TV TEM Itapetininga (ZYB 897)
- Itapetininga, São Paulo; Brazil;
- Channels: Digital: 26 (UHF); Virtual: 26;

Programming
- Affiliations: TV Globo

Ownership
- Owner: Traffic Group; (Novo Interior Comunicações Ltda.);

History
- Founded: May 6, 2003
- Former channel numbers: Analog:; 8 (VHF, 2003-2018);

Technical information
- Licensing authority: ANATEL
- Transmitter coordinates: 23°34′39″S 48°02′18.1″W﻿ / ﻿23.57750°S 48.038361°W

Links
- Public license information: Profile
- Website: redeglobo.globo.com/sp/tvtem

= TV TEM Itapetininga =

TV TEM Itapetininga (channel 26) is a television station in Itapetininga, São Paulo, Brazil, affiliated with TV Globo, member of TV TEM and owned by Traffic Group. TV TEM Itapetininga's studios and transmitter are located at Itapê Shopping, on Doutor Coutinho Street, in the downtown of the city.

== History ==

The license of the channel 8 VHF from Itapetininga was granted, after public competition, by the president Fernando Henrique Cardoso, on April 3, 2002, to Novo Interior Comunicações Ltda., society integrated by Miriam Ortolan and Maria Isabel Pestana. In the same time, Rede Globo was putting for sale its acionary shareholding in 27 stations around the country due to financial problems related to unsuccessful investments on Globo Cabo. The sale included its owned-and-operated stations in Sorocaba (TV Aliança), Bauru (TV Modelo) and São José do Rio Preto (TV Progresso), that were acquired on September of the same year by the businessman José Hawilla, owner of the Traffic Group. On December, Hawilla also acquired half of the shares of Novo Interior Comunicações Ltda., integrating the channel from Itapetininga at the future network.

What to do =
[1] According to the TV TEM Itapetininga article, on what date was the channel 8 VHF license from Itapetininga granted?
[2] Pick up the TV TEM Itapetininga article after its final sentence and keep writing it.

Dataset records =
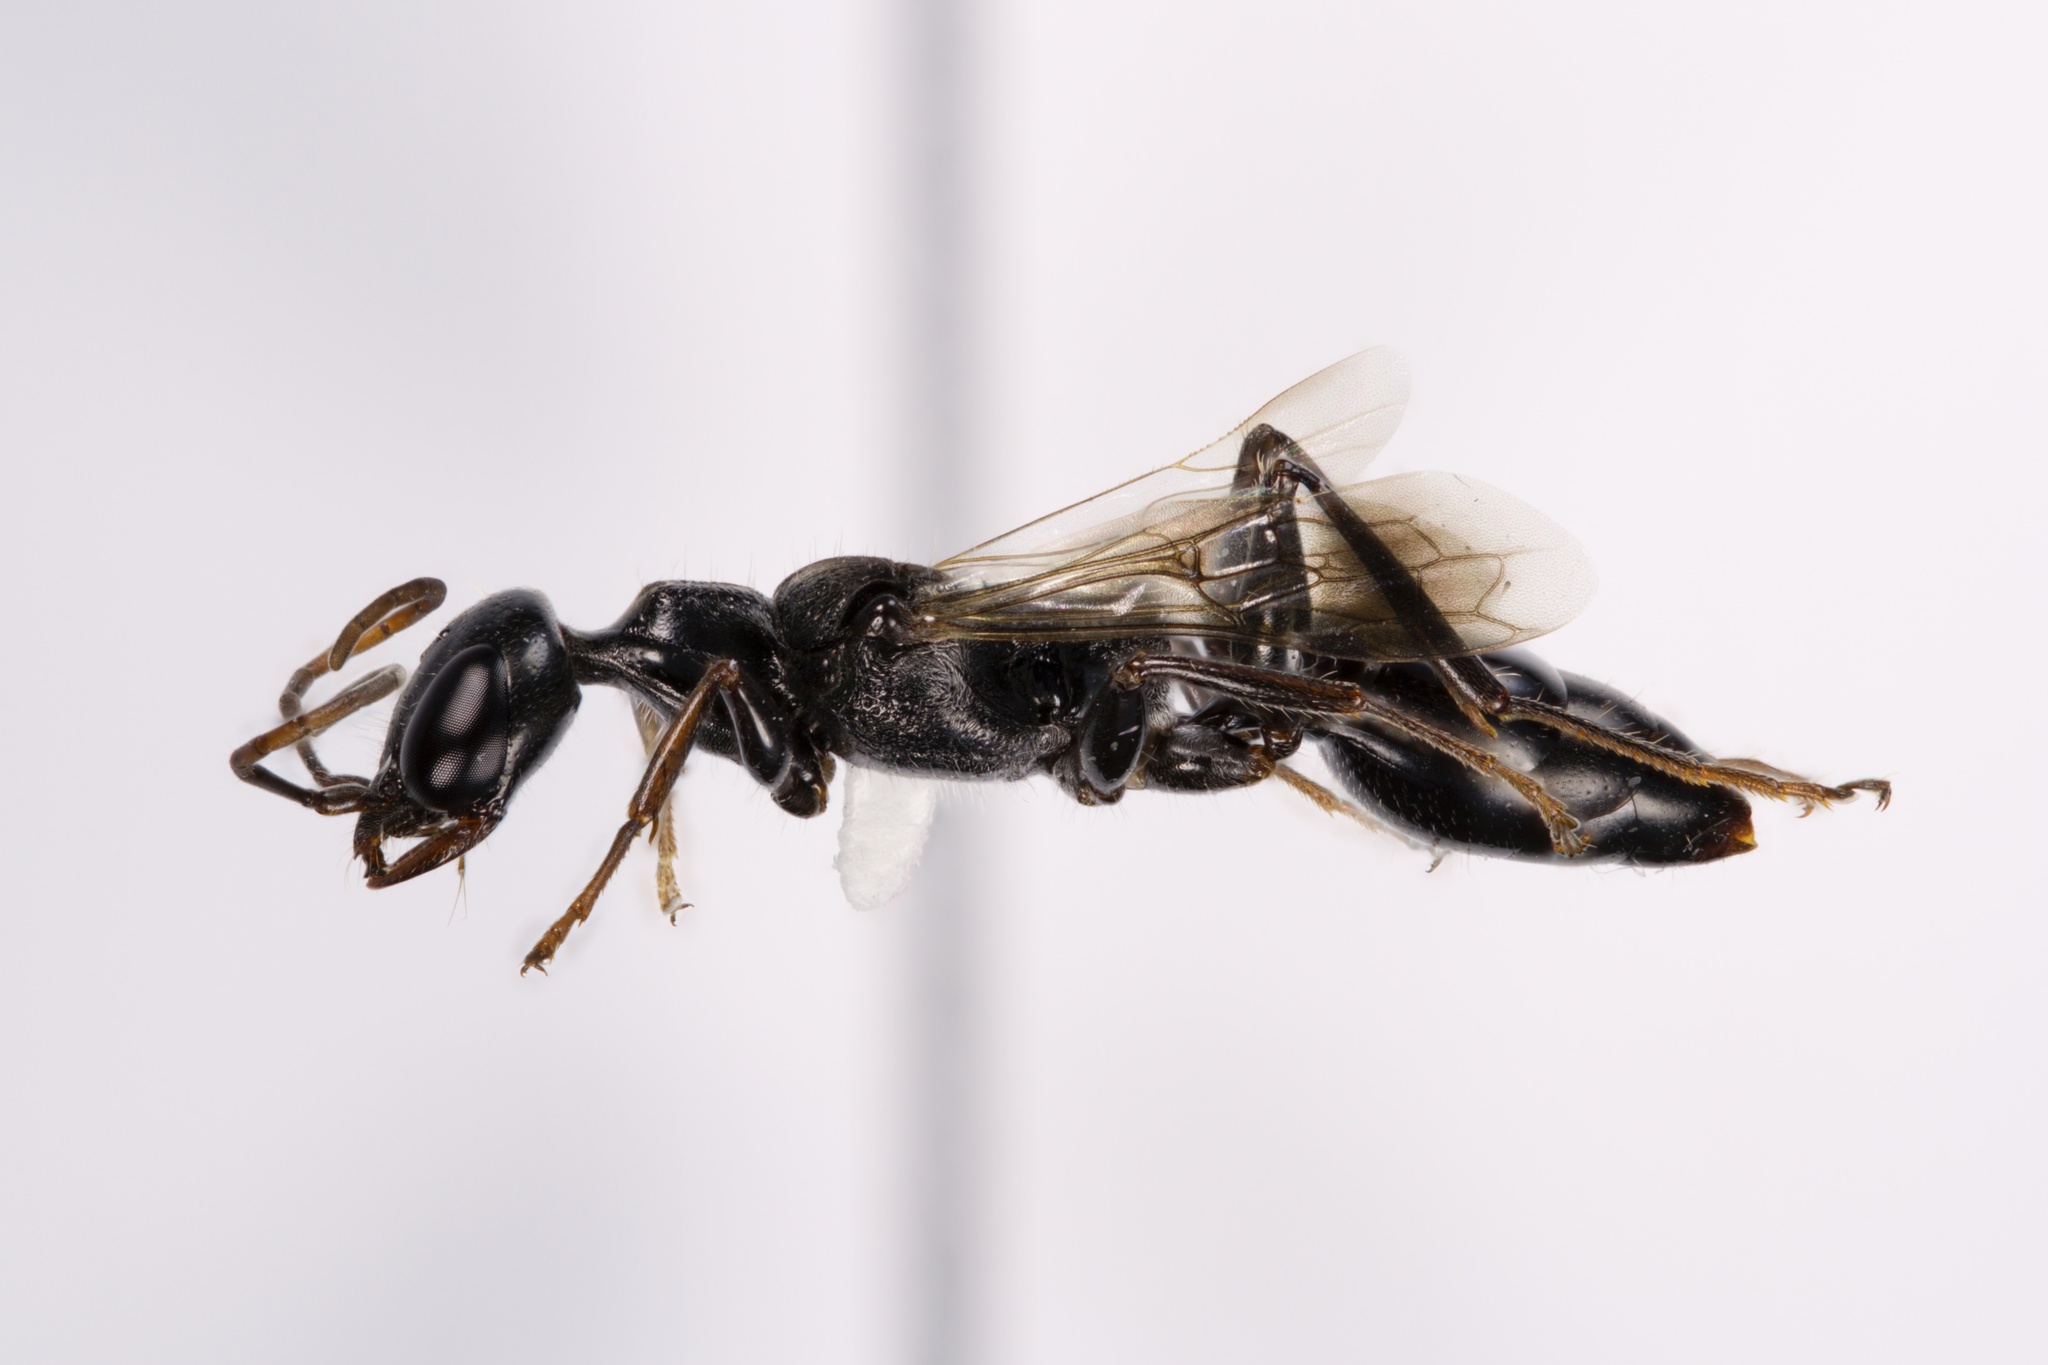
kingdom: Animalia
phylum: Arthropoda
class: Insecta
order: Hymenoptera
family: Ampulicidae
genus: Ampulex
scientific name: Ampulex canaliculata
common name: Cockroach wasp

==

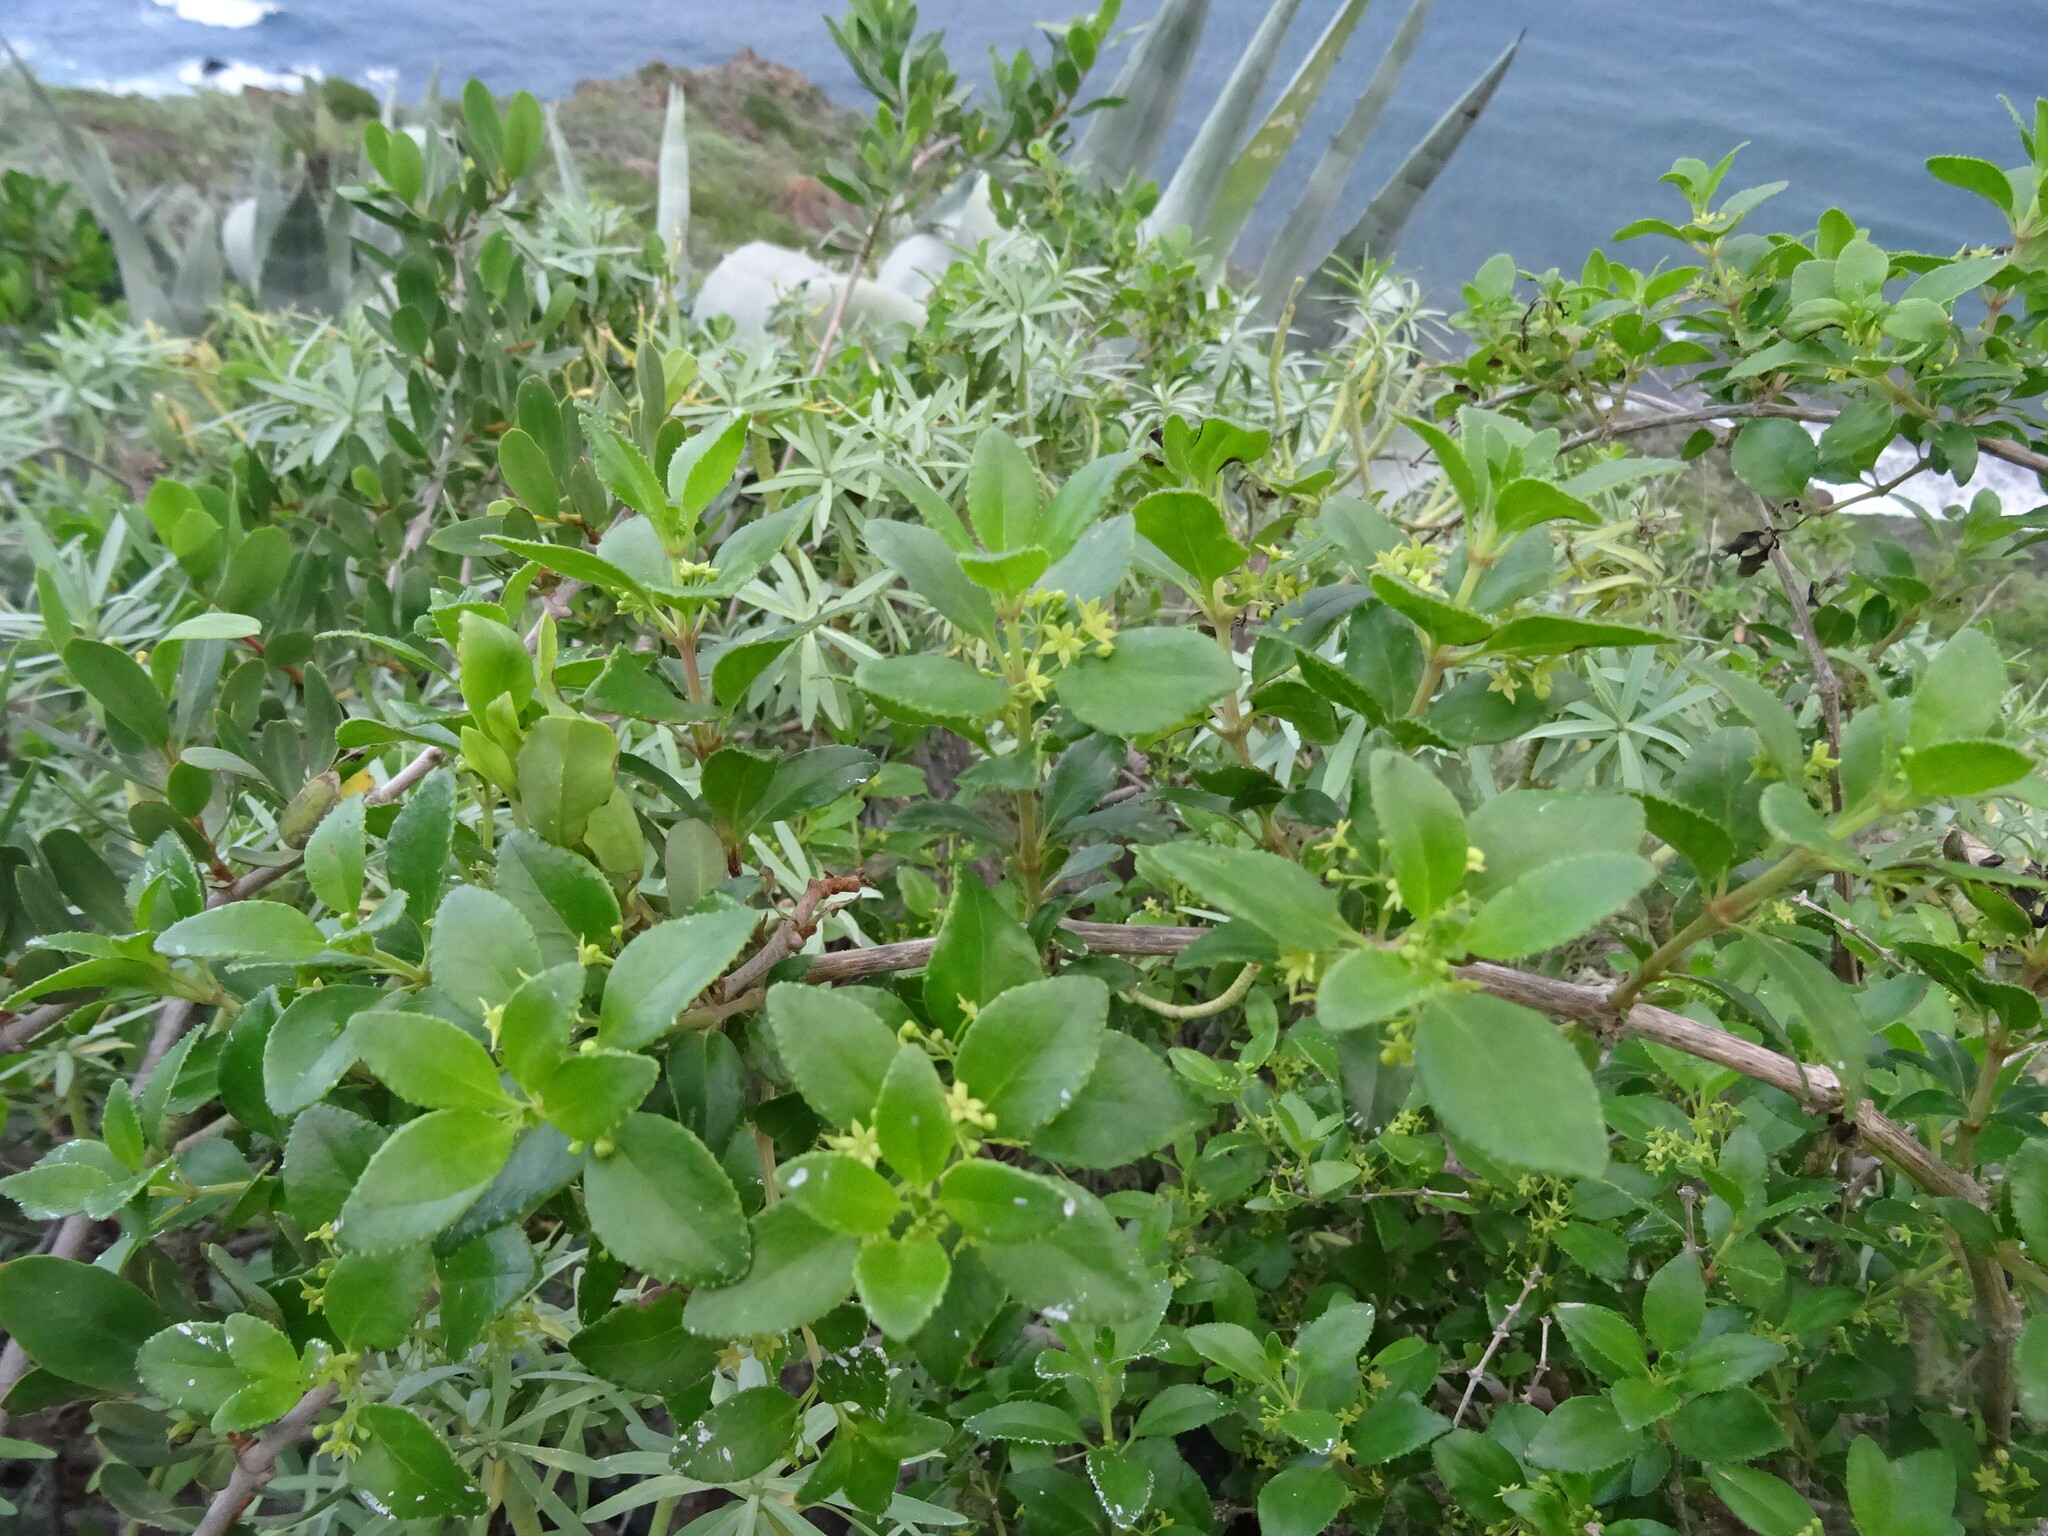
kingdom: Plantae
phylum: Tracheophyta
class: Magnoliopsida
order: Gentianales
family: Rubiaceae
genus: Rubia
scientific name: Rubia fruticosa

...

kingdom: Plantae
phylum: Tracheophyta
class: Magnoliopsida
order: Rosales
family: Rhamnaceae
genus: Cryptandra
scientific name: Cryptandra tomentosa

Results for the exercise =
[1] April 3, 2002.

[2]
From the union of the four stations, on May 6, 2003, emerged TV TEM, that passed to cover 49% of the state of São Paulo. TV TEM Itapetininga, inaugurated on the same day, took over its channel to circa 50 cities of the region of Alto Paranapanema, previously covered by the now TV TEM Sorocaba. In the first weeks, the station relayed all the programming generated by the flagship station of the network in Sorocaba, until the conclusion of its studios in Itapê Shopping, on June 30, when its local newscasts passed to be produced.

In April 2020, due to spending cuts caused by COVID-19 pandemic, the station fired journalists and ended the local production of TEM Notícias 1ª Edição, passing to relay the newscast generated by TV TEM Sorocaba. In January 2022, also due to COVID-19, there was the time to TEM Notícias 2ª Edição be discontinued.

== Digital television ==

| Channel | Res.Tooltip Display resolution | Programming |
|---|---|---|
| 26.1 | 1080i | Main TV TEM Itapetininga programming / TV Globo |

The station started its digital transmissions on December 2, 2013, over UHF channel 26, to Itapetininga and nearby areas. The station turned off its analog signal, over VHF channel 8, on December 12, 2018, as part of the federally mandated transition from analog to digital television. The station's digital signal remains on its pre-transition UHF channel 26, using virtual channel 26.